As Good As It Gets is kind of about social phobia. More to do with OCD though. It has Jack Nicholson in it, which is why I like it.


----------



## Haunty (Oct 24, 2008)

Romantics Anonymous

Romantic comedy about 2 people with social phobia.


----------



## Popcorngoo (Aug 9, 2013)

deadwarrior666 said:


> Please give me a list of movies involving characters with social phobia. So far I have watched:
> 
> Lars and real girl
> 40 year old virgin
> ...


The Perks of Being A Wallflower isn't a movie about social phobia, but the main character Charlie kinda experiences similar things. Still a really brilliant film though that's worth watching anyway.


----------



## bottleofblues (Aug 6, 2008)

You sure? I don't really think any of these characters in these films have social phobia, i don't think a single movie has ever been made about this condition. Maybe one day.


----------



## WineKitty (Nov 26, 2004)

deadwarrior666 said:


> Please give me a list of movies involving characters with social phobia. So far I have watched:
> 
> Lars and real girl
> 40 year old virgin
> ...


I would agree with Eternal Sunshine and Punch Drunk Love (two GREAT movies), those are the first two that popped into my mind also. I haven't seen Waiting or Adaptation.

I don't see Lars/Real Girl and 40 year old version as SA films though, both were comedies and over the top. Although to be fair, i thought Lars/Real Girl was entertaining and wouldn't discourage anyone from seeing it. Good topic.


----------



## jjbnum3 (Nov 12, 2003)

Not all social phobia movies,but had characters that deal with depression or
social awkwardest.

Shine(1996) 
Numb (2007) chronically depressed (I'm my own worse enemy) thats me so much)
The King's Speech (2010)
Taxi Driver
It's Kind of a Funny Story (2010) 
Reign Over Me (2007) 
Off the Map (2003) 
cold Blooded(1995) 
Welcome to the Dollhouse(1995)


----------



## Dan the man (Jul 4, 2013)

My Bodyguard- main character deals with isolation and a fear of being friends with anyone because he's afraid he'll wind up hurting them.

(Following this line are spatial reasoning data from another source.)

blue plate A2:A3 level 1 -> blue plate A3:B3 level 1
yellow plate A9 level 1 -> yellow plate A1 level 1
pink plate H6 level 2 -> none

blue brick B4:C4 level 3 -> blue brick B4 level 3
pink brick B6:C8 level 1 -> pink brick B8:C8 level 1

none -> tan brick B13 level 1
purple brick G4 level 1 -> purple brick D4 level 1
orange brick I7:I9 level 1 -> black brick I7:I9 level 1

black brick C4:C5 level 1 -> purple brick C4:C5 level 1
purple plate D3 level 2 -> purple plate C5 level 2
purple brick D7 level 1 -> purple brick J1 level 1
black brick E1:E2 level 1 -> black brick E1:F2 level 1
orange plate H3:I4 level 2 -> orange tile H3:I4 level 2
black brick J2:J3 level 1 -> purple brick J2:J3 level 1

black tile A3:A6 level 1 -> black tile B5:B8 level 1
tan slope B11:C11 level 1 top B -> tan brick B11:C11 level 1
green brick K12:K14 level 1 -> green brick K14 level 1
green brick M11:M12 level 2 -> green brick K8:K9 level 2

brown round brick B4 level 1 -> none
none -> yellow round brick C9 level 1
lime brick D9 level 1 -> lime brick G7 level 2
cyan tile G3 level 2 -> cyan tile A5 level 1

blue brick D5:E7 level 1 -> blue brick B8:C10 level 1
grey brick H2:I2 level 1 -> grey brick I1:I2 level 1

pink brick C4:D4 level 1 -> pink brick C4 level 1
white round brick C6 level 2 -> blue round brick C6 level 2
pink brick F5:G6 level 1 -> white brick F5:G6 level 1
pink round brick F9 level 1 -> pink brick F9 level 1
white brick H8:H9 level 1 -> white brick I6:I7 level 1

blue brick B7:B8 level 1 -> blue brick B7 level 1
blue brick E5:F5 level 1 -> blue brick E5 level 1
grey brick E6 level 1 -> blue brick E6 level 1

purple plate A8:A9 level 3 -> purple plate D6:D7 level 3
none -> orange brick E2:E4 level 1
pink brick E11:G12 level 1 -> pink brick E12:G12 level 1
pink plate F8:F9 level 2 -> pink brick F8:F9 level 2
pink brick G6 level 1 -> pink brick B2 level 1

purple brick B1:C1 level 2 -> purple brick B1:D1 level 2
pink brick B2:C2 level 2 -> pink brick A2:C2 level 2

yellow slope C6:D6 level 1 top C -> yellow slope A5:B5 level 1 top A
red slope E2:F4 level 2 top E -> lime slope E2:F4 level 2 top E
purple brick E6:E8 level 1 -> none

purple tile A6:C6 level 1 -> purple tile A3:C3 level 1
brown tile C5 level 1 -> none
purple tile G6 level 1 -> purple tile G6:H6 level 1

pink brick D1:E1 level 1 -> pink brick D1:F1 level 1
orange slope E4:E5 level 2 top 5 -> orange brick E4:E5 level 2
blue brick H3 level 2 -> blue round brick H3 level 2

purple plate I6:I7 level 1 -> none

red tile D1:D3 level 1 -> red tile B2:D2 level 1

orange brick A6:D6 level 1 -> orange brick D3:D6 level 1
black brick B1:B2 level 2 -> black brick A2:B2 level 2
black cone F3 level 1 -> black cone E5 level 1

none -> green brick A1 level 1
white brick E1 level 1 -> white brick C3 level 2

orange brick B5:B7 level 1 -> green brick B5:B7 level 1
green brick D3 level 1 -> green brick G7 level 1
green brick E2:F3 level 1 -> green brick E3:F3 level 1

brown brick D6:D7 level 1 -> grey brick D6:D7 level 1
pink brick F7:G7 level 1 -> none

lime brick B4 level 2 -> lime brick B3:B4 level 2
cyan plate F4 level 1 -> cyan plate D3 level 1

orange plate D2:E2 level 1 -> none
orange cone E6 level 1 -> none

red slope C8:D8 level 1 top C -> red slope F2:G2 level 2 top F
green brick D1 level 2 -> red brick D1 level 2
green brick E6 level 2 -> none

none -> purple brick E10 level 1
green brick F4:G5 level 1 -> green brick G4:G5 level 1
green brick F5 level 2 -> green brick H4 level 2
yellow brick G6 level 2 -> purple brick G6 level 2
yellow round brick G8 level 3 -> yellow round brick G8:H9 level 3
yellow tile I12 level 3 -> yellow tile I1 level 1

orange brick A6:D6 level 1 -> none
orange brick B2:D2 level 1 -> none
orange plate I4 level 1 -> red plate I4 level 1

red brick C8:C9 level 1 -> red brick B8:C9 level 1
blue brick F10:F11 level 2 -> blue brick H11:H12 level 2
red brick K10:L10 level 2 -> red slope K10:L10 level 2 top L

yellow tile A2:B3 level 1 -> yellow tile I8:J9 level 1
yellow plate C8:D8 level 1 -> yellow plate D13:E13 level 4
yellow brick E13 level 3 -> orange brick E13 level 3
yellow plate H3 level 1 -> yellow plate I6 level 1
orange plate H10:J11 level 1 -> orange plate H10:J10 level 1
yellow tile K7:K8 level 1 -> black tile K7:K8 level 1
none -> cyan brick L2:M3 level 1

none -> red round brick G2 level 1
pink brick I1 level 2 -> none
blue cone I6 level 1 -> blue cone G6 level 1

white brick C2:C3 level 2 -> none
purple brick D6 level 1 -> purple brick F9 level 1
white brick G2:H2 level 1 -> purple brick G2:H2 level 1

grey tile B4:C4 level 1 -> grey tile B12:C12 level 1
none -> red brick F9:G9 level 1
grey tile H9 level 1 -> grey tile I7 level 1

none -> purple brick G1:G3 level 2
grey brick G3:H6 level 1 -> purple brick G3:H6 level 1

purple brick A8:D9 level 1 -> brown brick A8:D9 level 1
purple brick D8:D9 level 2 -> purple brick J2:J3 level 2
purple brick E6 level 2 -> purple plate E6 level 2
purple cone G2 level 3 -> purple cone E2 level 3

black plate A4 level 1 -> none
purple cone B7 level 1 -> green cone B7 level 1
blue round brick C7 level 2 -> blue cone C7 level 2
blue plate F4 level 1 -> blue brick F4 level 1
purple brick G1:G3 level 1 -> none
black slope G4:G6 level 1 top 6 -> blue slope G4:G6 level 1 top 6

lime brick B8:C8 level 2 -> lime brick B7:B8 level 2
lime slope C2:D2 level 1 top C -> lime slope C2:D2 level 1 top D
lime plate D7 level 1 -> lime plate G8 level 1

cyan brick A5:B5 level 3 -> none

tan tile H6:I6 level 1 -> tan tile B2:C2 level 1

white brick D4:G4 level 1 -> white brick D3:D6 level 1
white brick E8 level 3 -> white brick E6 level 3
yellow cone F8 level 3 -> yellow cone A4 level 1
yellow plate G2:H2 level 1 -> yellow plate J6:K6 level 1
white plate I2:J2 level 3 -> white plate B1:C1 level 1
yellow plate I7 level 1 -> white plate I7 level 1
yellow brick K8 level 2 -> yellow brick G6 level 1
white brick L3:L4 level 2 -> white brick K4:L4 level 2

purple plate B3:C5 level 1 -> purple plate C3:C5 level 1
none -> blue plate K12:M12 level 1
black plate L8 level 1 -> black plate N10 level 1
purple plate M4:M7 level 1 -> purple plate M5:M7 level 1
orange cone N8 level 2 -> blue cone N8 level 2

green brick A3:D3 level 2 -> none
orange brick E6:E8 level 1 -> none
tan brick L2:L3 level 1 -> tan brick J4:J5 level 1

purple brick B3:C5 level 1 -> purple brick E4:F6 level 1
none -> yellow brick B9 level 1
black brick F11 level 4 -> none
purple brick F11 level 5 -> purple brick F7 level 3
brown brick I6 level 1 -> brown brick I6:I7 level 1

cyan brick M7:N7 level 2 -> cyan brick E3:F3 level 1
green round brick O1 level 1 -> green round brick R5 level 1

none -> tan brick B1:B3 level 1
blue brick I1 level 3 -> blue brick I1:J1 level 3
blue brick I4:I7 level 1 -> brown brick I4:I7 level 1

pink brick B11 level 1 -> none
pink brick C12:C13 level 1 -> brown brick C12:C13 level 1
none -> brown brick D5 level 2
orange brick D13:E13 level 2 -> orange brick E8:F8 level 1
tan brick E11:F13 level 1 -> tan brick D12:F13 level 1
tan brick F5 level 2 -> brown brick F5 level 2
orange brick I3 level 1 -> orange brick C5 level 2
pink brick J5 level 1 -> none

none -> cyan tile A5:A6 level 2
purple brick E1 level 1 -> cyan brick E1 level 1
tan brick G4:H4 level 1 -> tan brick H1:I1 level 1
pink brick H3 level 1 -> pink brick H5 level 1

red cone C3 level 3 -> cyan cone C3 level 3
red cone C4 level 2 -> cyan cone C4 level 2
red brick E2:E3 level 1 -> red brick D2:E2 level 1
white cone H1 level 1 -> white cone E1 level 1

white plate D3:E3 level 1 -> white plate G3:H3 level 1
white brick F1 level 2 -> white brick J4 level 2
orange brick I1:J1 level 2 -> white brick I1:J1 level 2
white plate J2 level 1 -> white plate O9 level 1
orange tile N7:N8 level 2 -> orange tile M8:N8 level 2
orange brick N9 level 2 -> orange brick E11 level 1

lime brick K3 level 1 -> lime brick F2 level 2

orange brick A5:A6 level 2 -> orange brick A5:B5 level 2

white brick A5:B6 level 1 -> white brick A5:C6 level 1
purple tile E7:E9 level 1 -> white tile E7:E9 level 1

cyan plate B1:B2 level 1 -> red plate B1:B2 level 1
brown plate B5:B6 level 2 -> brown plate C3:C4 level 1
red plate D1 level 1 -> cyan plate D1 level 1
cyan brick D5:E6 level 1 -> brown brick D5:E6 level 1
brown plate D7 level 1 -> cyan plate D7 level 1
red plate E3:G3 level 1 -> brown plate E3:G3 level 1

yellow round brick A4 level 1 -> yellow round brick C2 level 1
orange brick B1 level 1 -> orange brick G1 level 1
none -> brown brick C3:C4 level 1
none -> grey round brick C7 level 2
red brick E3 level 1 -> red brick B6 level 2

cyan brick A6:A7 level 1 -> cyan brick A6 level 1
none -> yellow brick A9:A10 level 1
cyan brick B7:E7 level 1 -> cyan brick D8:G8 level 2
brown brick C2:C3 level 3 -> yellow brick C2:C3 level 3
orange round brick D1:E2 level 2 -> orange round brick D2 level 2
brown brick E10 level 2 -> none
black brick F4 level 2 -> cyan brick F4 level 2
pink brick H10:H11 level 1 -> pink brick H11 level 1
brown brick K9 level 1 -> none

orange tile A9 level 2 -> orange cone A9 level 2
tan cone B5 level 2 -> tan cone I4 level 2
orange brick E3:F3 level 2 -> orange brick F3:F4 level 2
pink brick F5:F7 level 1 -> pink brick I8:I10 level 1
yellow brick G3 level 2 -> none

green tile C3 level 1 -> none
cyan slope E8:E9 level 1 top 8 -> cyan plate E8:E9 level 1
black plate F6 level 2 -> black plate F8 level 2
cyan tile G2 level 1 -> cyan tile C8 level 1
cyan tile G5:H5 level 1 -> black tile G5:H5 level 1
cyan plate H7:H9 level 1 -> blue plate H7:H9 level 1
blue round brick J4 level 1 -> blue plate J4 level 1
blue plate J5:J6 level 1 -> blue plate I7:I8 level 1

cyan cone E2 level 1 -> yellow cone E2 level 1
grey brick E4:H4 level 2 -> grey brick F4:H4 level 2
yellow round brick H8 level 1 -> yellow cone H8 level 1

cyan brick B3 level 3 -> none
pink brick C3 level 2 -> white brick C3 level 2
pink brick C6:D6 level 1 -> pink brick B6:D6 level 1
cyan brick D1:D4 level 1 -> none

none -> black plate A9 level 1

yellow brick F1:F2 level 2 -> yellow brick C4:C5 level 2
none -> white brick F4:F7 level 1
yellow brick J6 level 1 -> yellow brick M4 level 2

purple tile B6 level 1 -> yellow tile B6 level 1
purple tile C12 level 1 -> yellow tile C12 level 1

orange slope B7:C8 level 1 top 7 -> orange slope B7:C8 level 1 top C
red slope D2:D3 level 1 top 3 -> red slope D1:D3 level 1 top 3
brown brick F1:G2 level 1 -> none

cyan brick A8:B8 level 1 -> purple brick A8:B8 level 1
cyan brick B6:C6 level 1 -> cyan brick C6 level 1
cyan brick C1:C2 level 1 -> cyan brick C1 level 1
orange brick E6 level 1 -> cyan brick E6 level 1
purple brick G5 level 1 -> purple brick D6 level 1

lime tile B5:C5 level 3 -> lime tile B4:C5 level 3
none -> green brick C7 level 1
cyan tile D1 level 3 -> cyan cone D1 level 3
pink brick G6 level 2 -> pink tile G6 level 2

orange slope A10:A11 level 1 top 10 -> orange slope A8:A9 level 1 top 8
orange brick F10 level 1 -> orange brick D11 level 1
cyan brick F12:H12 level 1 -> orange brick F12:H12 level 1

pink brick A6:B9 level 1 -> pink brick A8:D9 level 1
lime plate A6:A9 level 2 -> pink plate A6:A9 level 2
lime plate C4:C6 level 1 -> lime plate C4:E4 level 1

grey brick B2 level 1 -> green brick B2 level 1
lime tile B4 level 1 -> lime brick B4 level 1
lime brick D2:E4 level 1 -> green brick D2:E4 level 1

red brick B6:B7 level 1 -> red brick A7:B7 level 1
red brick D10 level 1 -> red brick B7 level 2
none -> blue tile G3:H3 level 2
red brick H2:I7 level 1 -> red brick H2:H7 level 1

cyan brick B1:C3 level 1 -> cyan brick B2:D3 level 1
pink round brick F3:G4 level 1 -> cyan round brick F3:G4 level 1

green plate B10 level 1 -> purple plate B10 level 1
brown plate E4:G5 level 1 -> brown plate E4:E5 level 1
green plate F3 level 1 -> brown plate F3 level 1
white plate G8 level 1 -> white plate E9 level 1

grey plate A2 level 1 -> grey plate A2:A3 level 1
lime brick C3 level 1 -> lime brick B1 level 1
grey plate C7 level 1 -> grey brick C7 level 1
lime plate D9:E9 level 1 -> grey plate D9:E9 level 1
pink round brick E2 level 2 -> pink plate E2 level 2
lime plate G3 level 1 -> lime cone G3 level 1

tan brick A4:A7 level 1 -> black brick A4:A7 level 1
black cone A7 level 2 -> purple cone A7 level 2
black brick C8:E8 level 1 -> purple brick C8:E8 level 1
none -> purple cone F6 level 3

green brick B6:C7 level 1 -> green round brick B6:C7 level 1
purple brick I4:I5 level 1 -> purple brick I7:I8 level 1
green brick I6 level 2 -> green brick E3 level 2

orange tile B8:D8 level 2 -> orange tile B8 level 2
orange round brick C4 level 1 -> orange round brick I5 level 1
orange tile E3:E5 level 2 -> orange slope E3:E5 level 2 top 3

BTW- great movie even though it's over 30 years old.


----------



## Gas Raid (Feb 19, 2014)

Greenberg.


----------



## fonz (Oct 15, 2008)

Dan the man said:


> My Bodyguard- main character deals with isolation and a fear of being friends with anyone because he's afraid he'll wind up hurting them.
> 
> BTW- great movie even though it's over 30 years old.


LMAO,you do realize 30 years ago is only 1984 right? Don't think I'd have enough time in one day to list all the great movies made before 1984


----------



## littlejanedoe (Mar 29, 2014)

mary and max


----------



## AngelClare (Jul 10, 2012)

Edward Scissorhands. We don't have scissors for hands but it's easy to relate to feeling like a weirdo.


----------



## Marko3 (Mar 18, 2014)

One Flew Over the Cuckoos Nest, As Good as it Gets... just awesome...:yes


----------